Jumat, 08 April 2011

False Analogy


This week’s sermon is chiefly about false analogy, one of the major ills that plague (not plagues—the subject is plural, ills) our once reasonably healthy English.

Is anything more parlous than the state of our beloved mother tongue? Well, not mine actually, but at any rate stepmother tongue. It may be a kind of haughtiness, but I wince whenever I encounter an offense against grammar, spelling or pronunciation. If only it weren’t considered bad manners to correct someone else’s speech or writing, things would still be bearable; but nowadays, instead of thanks, you might get a punch in the nose.

Offenses are sprouting all over, but one of the most flagrant is the matter of “lie” and “lay.” True, this is an instance where language seems intent on tripping you up. We have not only the infinitives, lay and lie, to contend with, but also the past tense, lay. Laid and lain likewise challenge the standard lack of discrimination. Lie is in bad odor, too, because of its homonym, meaning to tell untruths, which we don’t want to do. To speak incorrectly, however, we don’t seem to mind at all.

The problem is false analogy. It is assumed that if something horizontalized is laid down, something that is horizontal, therefore, lays. Not so! And then there is also the sexual meaning, as in getting laid.

You might feel encouraged by hearing our generally ignorant television newscasters talk of bodies laying in the streets, that, at least after a nasty bombing, some recreational copulation proved restorative and thrived. And why not?
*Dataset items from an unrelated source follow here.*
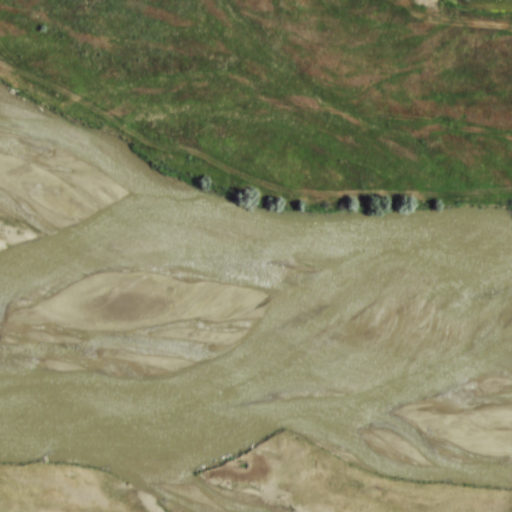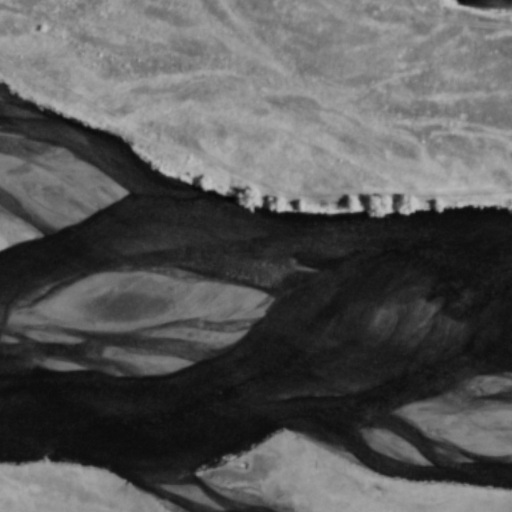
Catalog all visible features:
river: (263, 312)
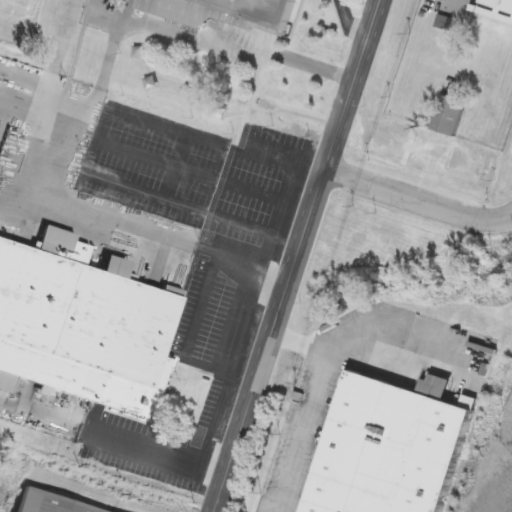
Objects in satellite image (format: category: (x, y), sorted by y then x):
building: (499, 4)
building: (499, 4)
road: (464, 6)
building: (224, 11)
building: (224, 11)
road: (347, 23)
road: (110, 41)
road: (315, 67)
building: (448, 115)
road: (418, 200)
road: (298, 256)
road: (12, 282)
building: (81, 328)
building: (82, 328)
road: (395, 337)
road: (300, 432)
building: (387, 447)
building: (388, 447)
building: (46, 504)
building: (46, 504)
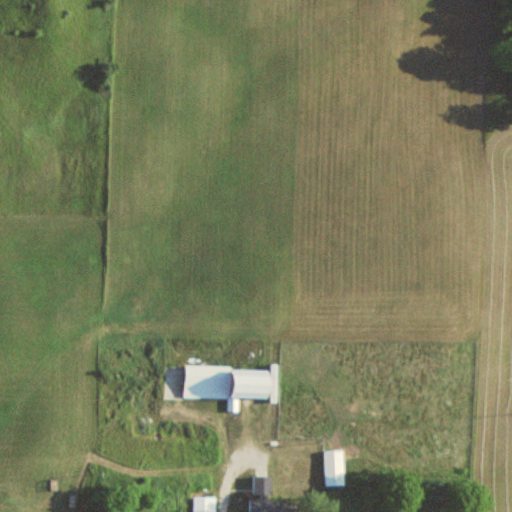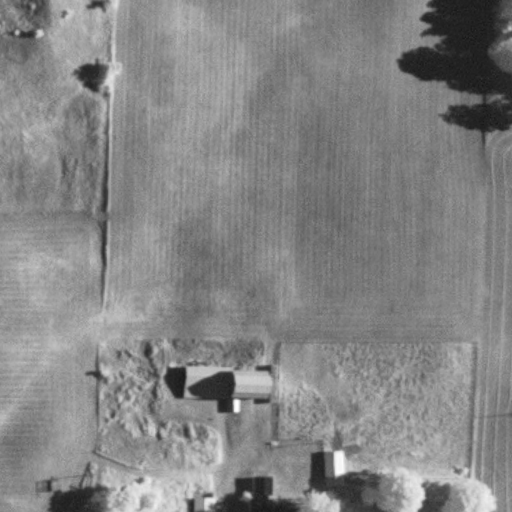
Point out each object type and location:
building: (229, 383)
building: (336, 467)
building: (207, 504)
building: (277, 505)
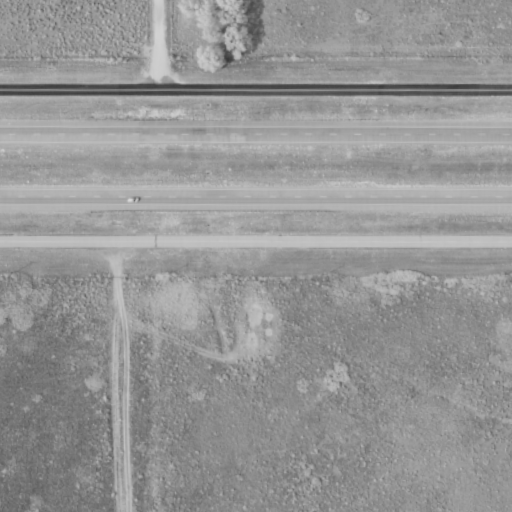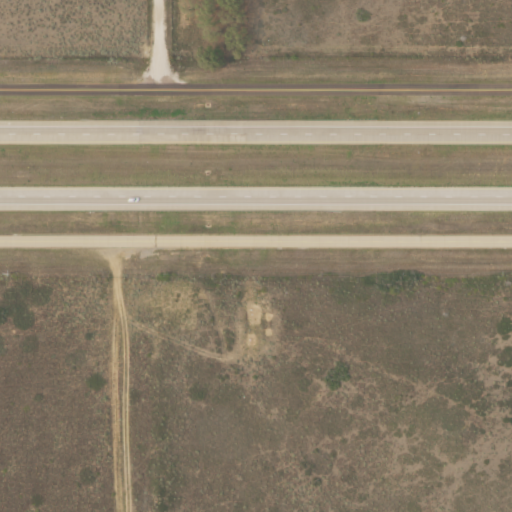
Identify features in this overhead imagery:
road: (256, 86)
road: (256, 129)
road: (256, 194)
road: (256, 239)
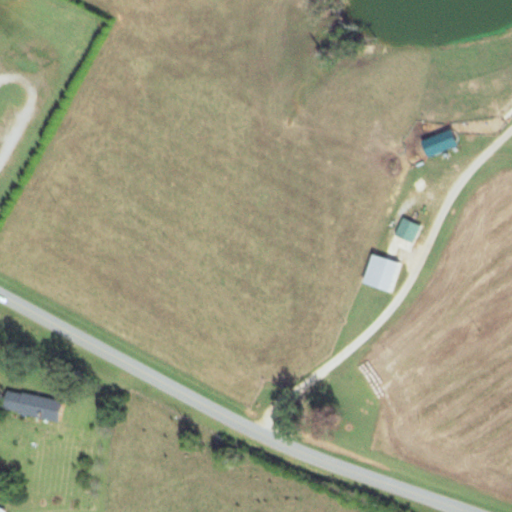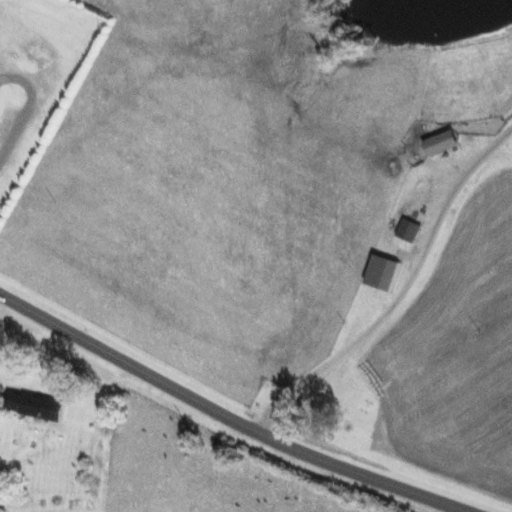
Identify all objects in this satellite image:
road: (30, 106)
building: (407, 230)
building: (381, 273)
road: (401, 294)
building: (31, 405)
road: (211, 411)
building: (1, 510)
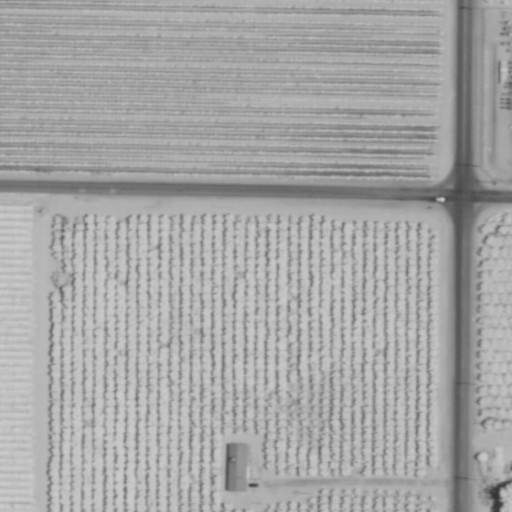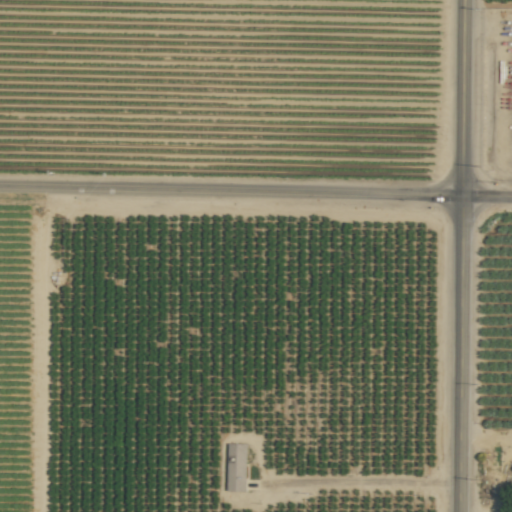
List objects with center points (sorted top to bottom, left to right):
road: (488, 23)
road: (255, 190)
road: (461, 255)
road: (486, 438)
building: (237, 466)
road: (365, 483)
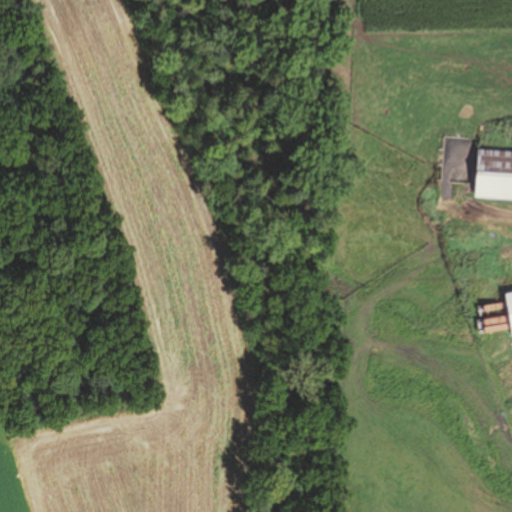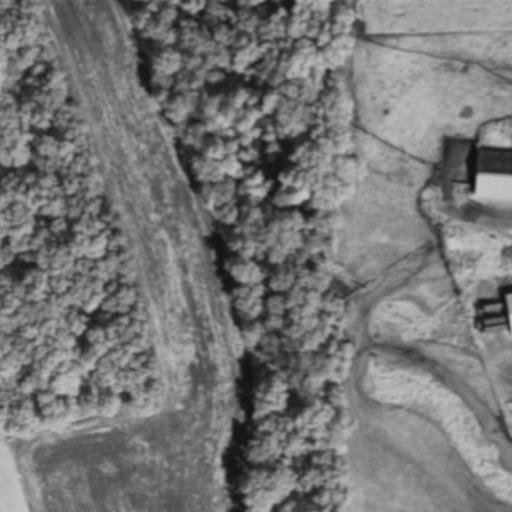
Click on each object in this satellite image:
building: (489, 175)
building: (503, 311)
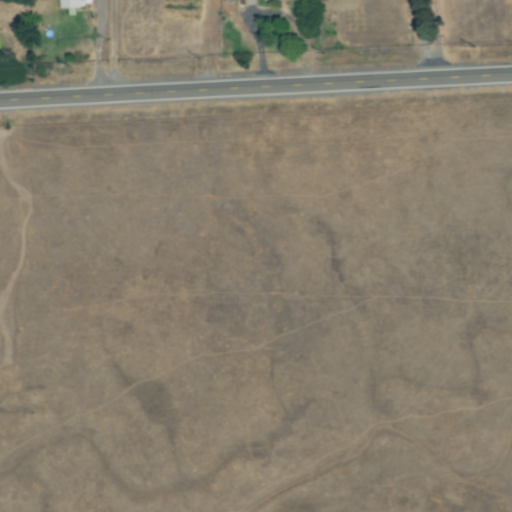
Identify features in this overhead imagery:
building: (71, 4)
road: (112, 48)
road: (96, 49)
road: (256, 89)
Now that countless folks are unappetizingly stuffing themselves from food cartons on buses and subways, should not public fornication be just as acceptable and widespread?

Another, scarcely less glaringly faulty analogy is common as dirt everywhere, notably on TV: “groceries” pronounced, as if it were spelled “grocieries,” as grosheries.  The poor misguided souls may even think they’re being refined, just as some deviants do when they say “with Bill and I” for “with Bill and me.” Genteelism, the great Fowler called it: saying something that sounds genteel (I) rather than common (me), but happening to be incorrect.

Still, where did the mispronunciation “grosheries” come from? False analogy with hosiery and glacier, which have an ie where groceries has a mere e. Similarly mistaken, based on misspelling, are the not uncommon “grievious” and “mischievious,” derived by false analogy from words like devious and previous, which have an i before the o.

Similarly false analogy obtains also in writing. Does a week go by in which you don’t read  about someone “wracking” his brains about something?  Now clearly the verb is meant to refer to self-torture, to being stretched on the rack. But because another bad thing, being shipwrecked or otherwise wrecked, has that w in front of the r, onto “racked” goes that initial w.

What it has to do with is parallelism, symmetry, yes, analogy. If being healthy is good, then the answer to “How are you?” may just as well (note: not just as good) be “I’m good.” But good is a moral value, or a matter of mood (a good feeling), or a practical matter (a flashlight is good for the household); it has nothing to do with wellness, i.e., health. You are well, in good health, and let someone else who respects you say that you are good. But, you may wonder, can’t “I am good” become accepted through popular parlance? Perhaps so, eventually, but not yet.

Much the same, by the way, applies to “great.” You are not “doing great,” however successful you are. You are only great if you are God, or if you are a leader of men and  boastful about it. Otherwise, you reserve great for other people and their achievements.

Yes, good usage is a tricky thing, like navigating in shallow waters or among coral reefs. Notice:  “among” rather than “between” when referring to more than two, the “tween” clearly coming from twain, which designates a pair. But because so much happens between two people or occurs between two latitudes or lies between two objects, between has become incorrectly preferred to among even where several or many are involved.

But let’s get back to more saliently false analogy. Because “consists of” is correct, it is assumed that “comprised of” must be too. Not so. Comprise, like comprehend or embrace, means for something bigger to include more than one smaller ones. So a standard tool box may comprise a hammer, tongs, a file, various screwdrivers etc. So,too, a string quartet comprises four instrumentalists; but eleven players do not comprise a soccer team, though it does comprise them. “Comprises” is often wrong; “comprised of” always. Would you say “included of”?

It would be nice if correct usage were always logical, as it sometimes is. Careful speakers will not say “Everyone must buy their tickets” but “buy his or her ticket,” or, risking fisheyes from feminists, simply “his ticket.” Yet this fine distinction between singular and plural has pretty much gone by the board. But then, grammar need not be, often isn’t, logical. If “other than” is correct, why isn’t “different than,” which seems to be derived from it? It simply is “different from,” only in England, sometimes, “different to,” albeit, I believe, frowned upon.

So rules require memorization. But what if you ignore them? Will you be punished or ostracized if you say grosheries or grievious

Good English is like good manners: not essential but estimable, and hence highly desirable. Wouldn’t you rather be polite and well thought of by properly brought up, educated people? A mere minority, you say? Certainly, but when all other minorities are respected and deferred to, why should one minority be an exception? In this matter, analogy is more than justified.